> [SOURCE EXCERPT]
┌────────
On May 11, Oklahoma House of Representatives Democrats called on Governor Stitt to call for Walters resignation. The Governor's office responded "Secretary Walters is doing a great job fighting for parents’ right to be in charge of their child’s education and advocating for funding students, not government-controlled systems.”

Later in May, Oklahoma newspapers reported that while working as Secretary of Education, Walters remained Executive Director of Every Kid Counts Oklahoma, an Oklahoma education non-profit. Walters was paid approximately $120,000 a year by Every Kid Counts Oklahoma compared to his state salary of $40,000. The Frontier and Oklahoma Watch reported that Every Kid Counts Oklahoma was funded by national school privatization advocates and charter school expansion advocates, such as the Walton Family Foundation and another group founded by Charles Koch.

State Superintendent

2022 campaign

Walters ran for Oklahoma Superintendent of Public Instruction in the 2022 Oklahoma elections. He was endorsed by Governor Kevin Stitt and Texas Senator Ted Cruz. He defeated the Democratic Party's nominee, Jena Nelson, in the general election.
└────────
> [PROBLEMS AND TASKS]
1. According to the passage on Walters, how much did Every Kid Counts Oklahoma pay him each year?
2. Continue the passage on Walters, starting after its final sentence.
The items that follow are separate material with no connection to the passage on Walters.

> [DATA LINES]
┌────────
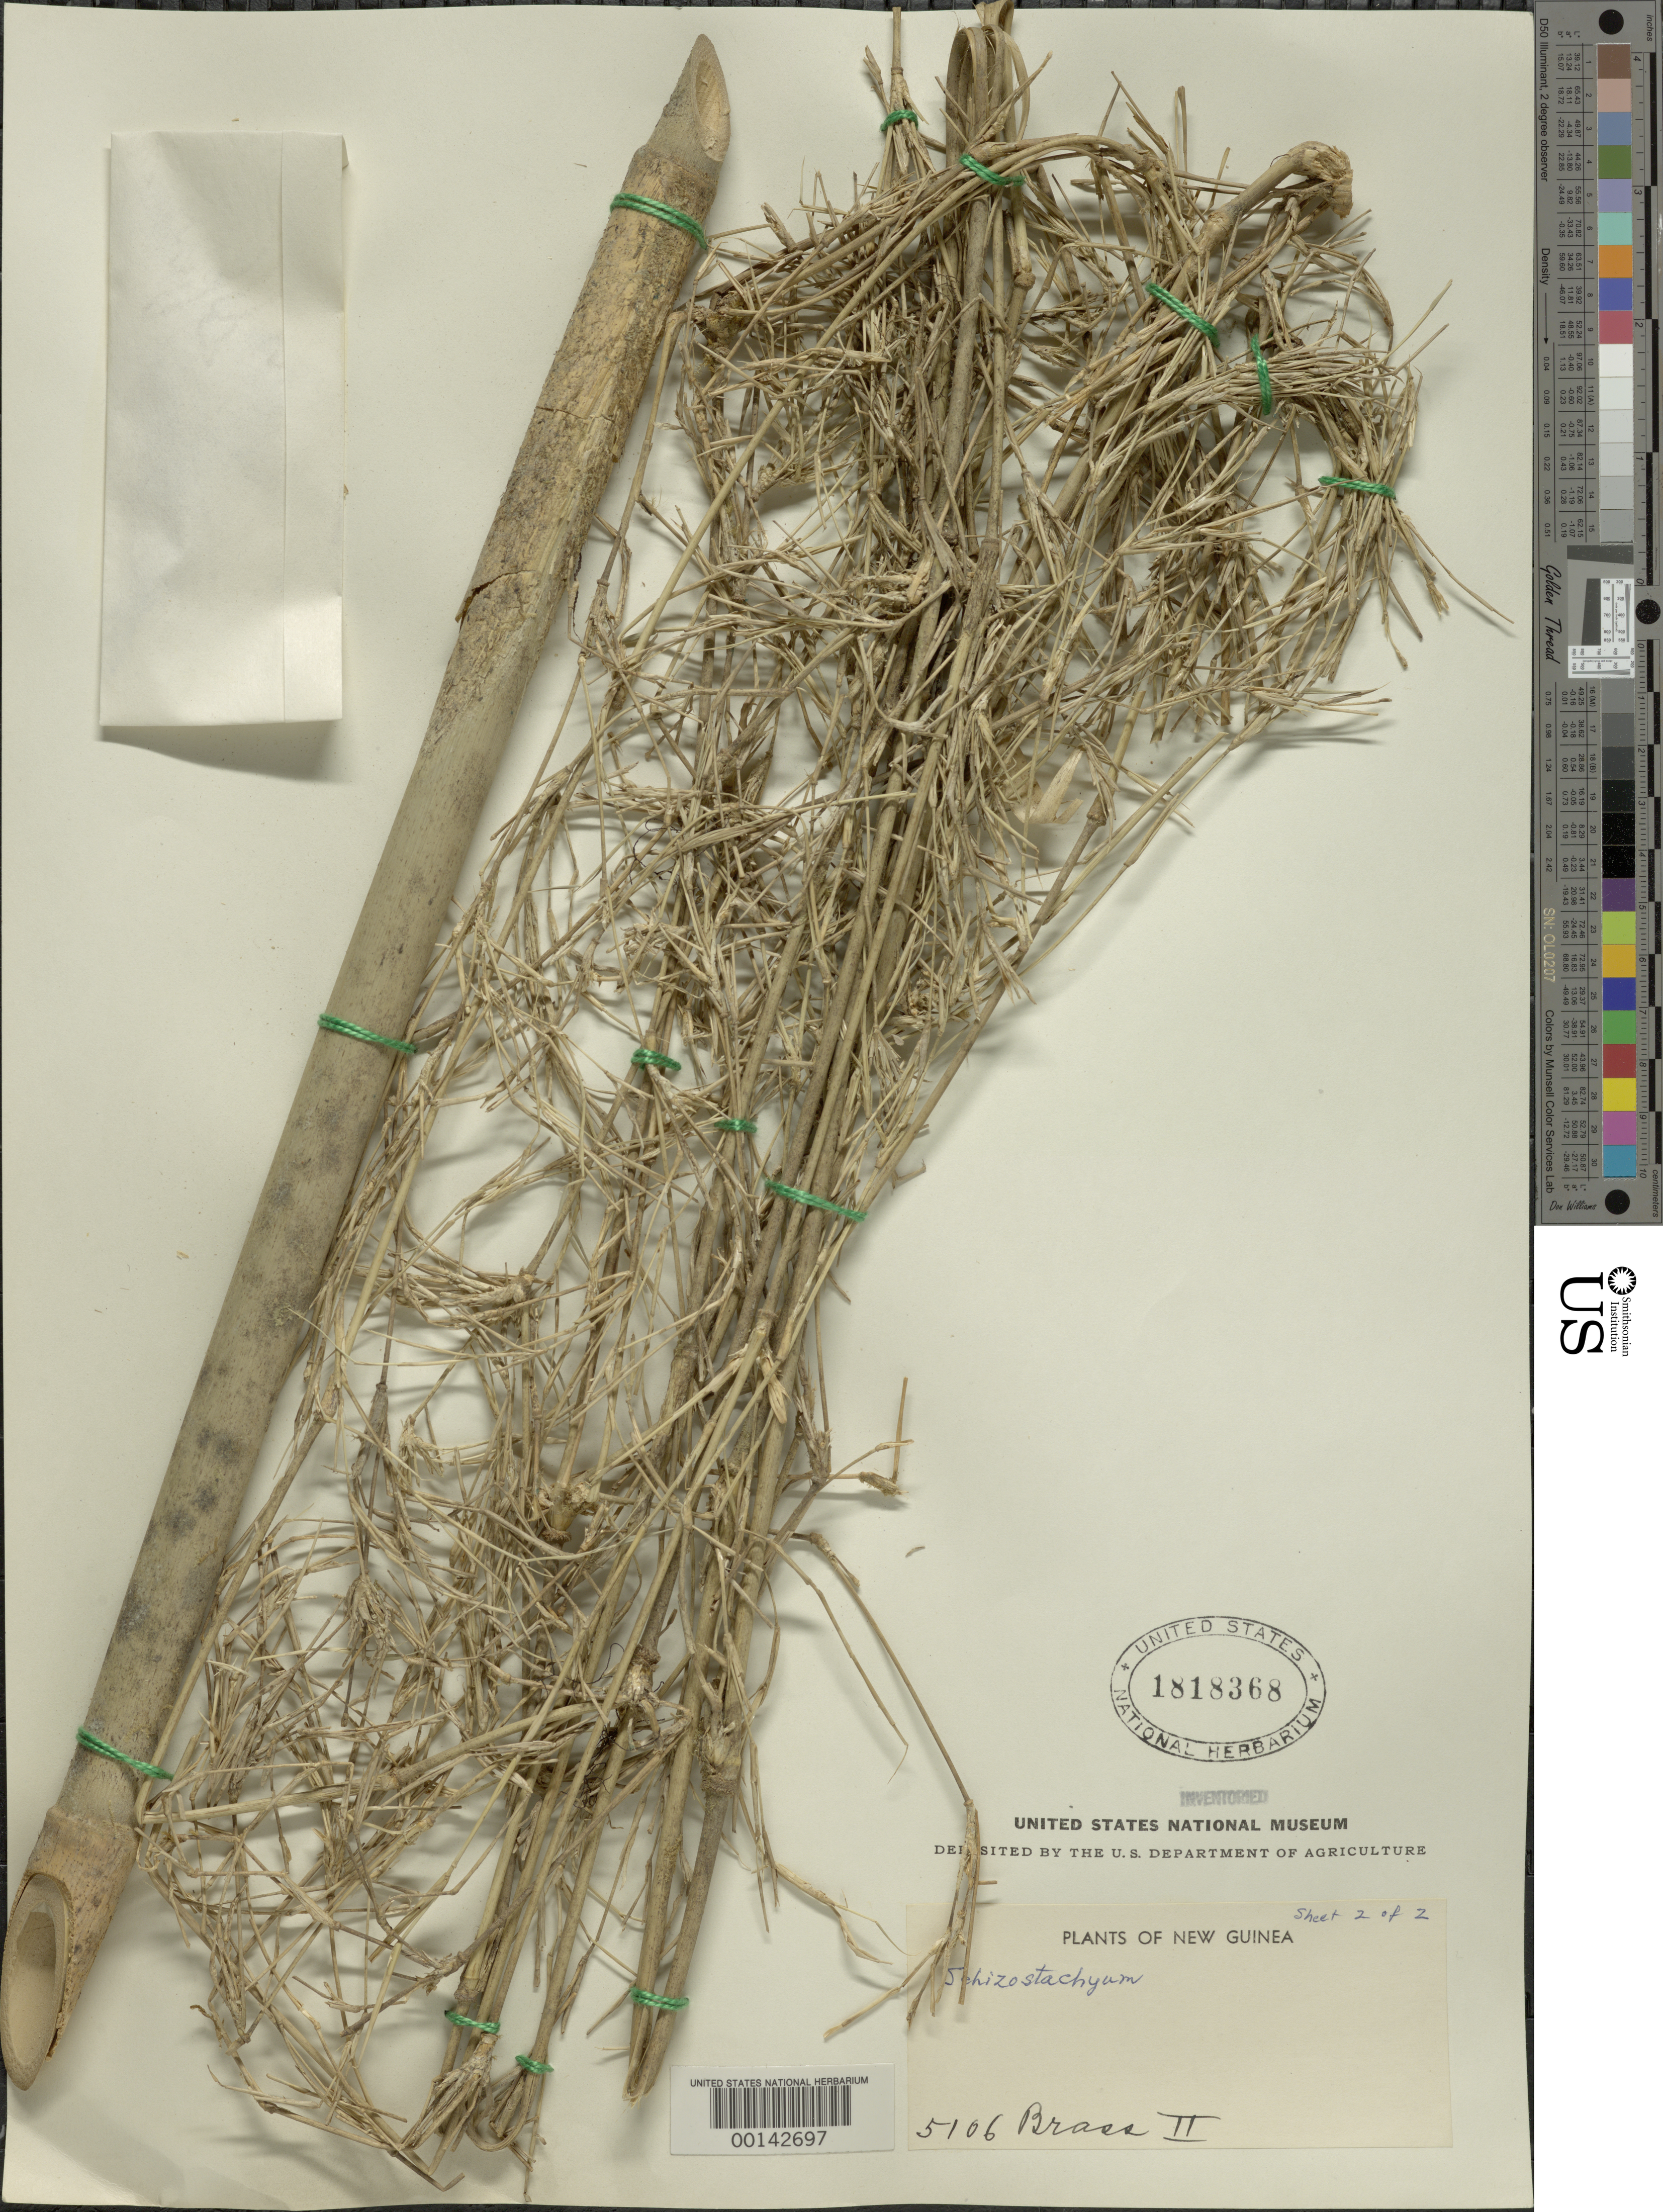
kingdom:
└────────
┌────────
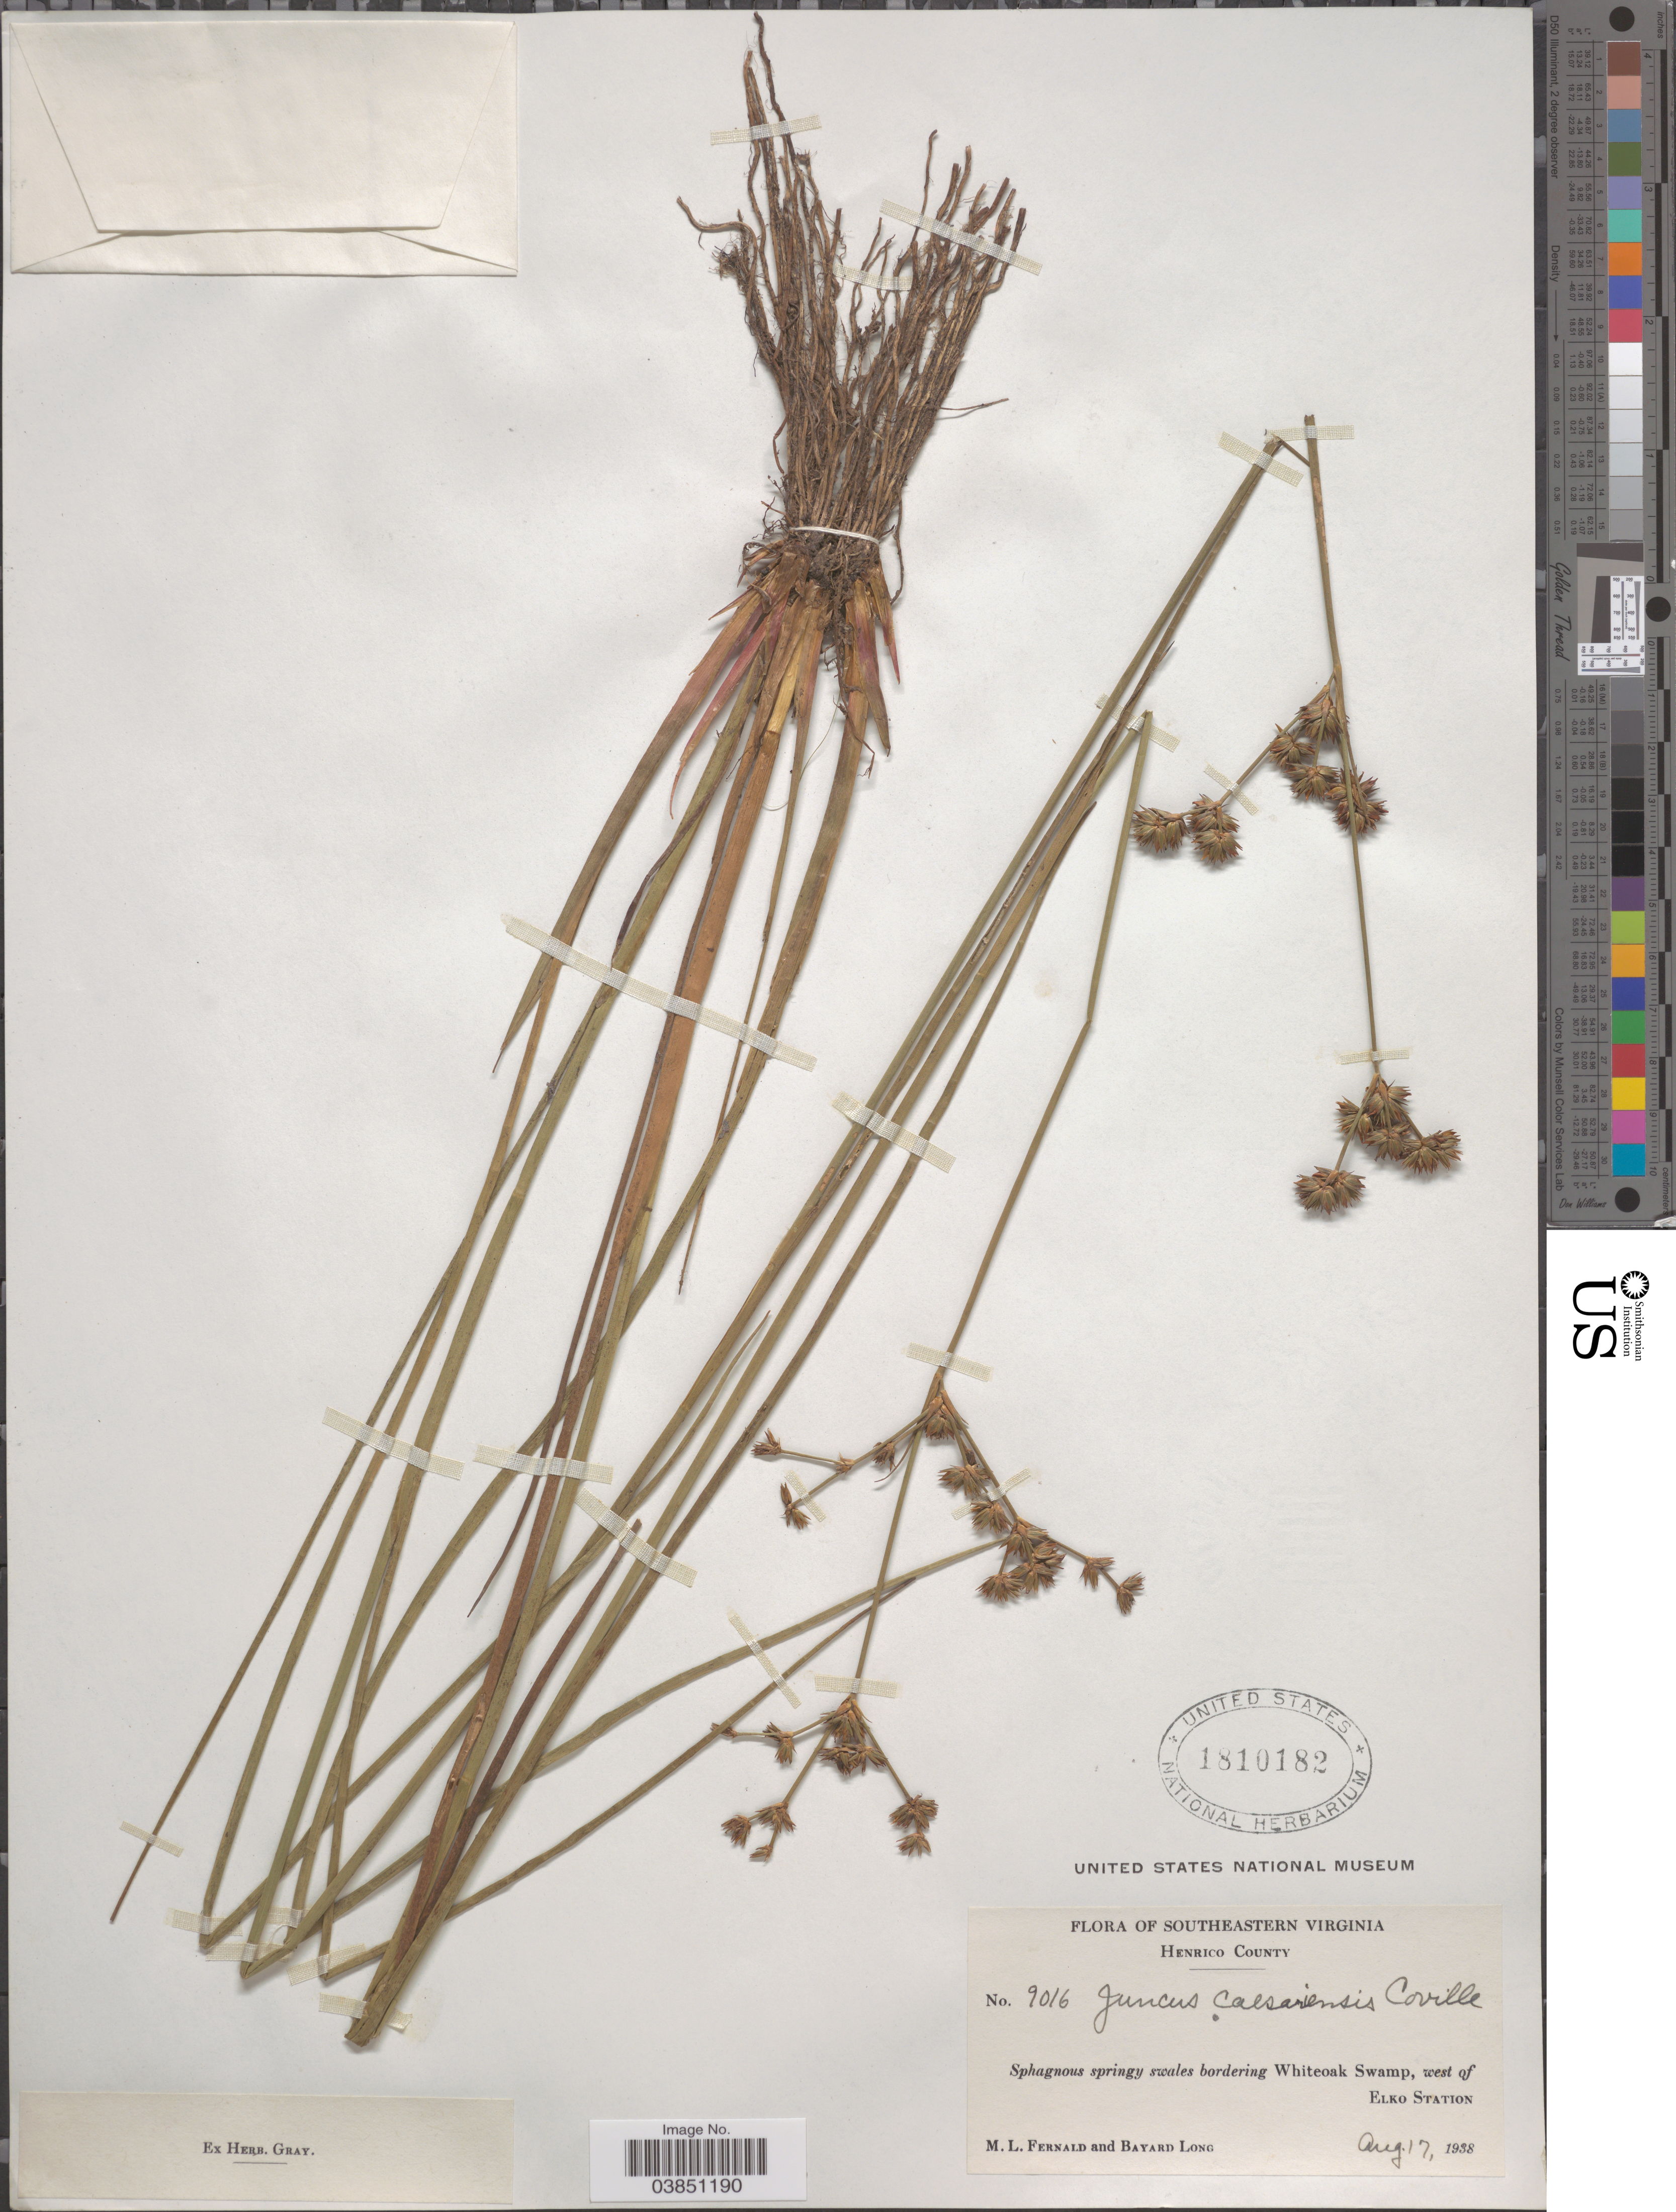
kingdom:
└────────
> [OUTPUTS IN ORDER]
1. Approximately $120,000 a year.

2.
Tenure
Walters resigned from his position at Every Kid Counts Oklahoma the week before his inauguration as Oklahoma Superintendent of Public Instruction.
He was reappointed by Governor Kevin Stitt as Oklahoma Secretary of Education in 2023.

One of Walters first acts as State Superintendent was to instruct the Oklahoma Department of Education to revoke the teaching licenses of two Oklahoma teachers who had been critical of HB-1775, a law that limits teaching concepts around race and gender.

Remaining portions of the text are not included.